Segment Open

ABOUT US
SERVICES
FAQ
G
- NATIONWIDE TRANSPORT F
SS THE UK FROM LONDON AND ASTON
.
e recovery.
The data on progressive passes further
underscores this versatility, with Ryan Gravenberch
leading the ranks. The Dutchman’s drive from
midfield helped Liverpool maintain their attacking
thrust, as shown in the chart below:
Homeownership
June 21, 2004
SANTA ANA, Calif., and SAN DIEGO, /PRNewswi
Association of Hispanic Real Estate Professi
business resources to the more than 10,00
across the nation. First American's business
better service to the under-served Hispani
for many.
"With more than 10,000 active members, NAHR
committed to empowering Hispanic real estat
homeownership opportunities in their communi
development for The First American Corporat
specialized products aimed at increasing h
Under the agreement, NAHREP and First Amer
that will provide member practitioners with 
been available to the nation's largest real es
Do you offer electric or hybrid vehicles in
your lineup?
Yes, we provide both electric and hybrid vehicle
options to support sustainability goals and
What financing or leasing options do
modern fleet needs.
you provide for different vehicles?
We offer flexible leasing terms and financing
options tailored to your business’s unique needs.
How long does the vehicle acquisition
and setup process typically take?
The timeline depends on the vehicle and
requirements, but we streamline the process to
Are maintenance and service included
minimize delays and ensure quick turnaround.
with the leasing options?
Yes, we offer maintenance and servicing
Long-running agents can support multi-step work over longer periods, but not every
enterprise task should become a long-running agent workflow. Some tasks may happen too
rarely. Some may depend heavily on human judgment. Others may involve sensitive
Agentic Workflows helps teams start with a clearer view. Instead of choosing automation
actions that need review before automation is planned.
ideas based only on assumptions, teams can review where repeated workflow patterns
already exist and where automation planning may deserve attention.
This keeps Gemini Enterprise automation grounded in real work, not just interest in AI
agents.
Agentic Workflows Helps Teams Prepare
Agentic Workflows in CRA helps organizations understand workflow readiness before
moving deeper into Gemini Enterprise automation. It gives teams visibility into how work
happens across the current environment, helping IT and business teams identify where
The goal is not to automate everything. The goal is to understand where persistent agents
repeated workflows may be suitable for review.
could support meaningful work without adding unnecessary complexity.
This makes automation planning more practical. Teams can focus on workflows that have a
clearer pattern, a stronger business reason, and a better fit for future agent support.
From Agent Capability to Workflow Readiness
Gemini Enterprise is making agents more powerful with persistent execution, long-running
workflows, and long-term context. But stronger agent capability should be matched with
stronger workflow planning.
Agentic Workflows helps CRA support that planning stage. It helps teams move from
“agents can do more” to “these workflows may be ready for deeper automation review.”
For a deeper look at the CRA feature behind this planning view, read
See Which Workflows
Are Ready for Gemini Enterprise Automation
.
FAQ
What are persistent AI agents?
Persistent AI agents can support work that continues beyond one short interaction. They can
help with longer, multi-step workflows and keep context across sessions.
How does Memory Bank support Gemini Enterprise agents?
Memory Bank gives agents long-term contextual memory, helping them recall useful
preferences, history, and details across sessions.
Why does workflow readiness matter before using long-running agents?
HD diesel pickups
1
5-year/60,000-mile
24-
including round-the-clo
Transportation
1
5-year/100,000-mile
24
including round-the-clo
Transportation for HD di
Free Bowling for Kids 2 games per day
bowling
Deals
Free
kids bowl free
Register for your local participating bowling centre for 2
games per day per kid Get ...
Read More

Segment Closed

* [Job]:
Among the lines in the data above, find those containing "stronger" and give only how many there are.

* [Task solution]:
3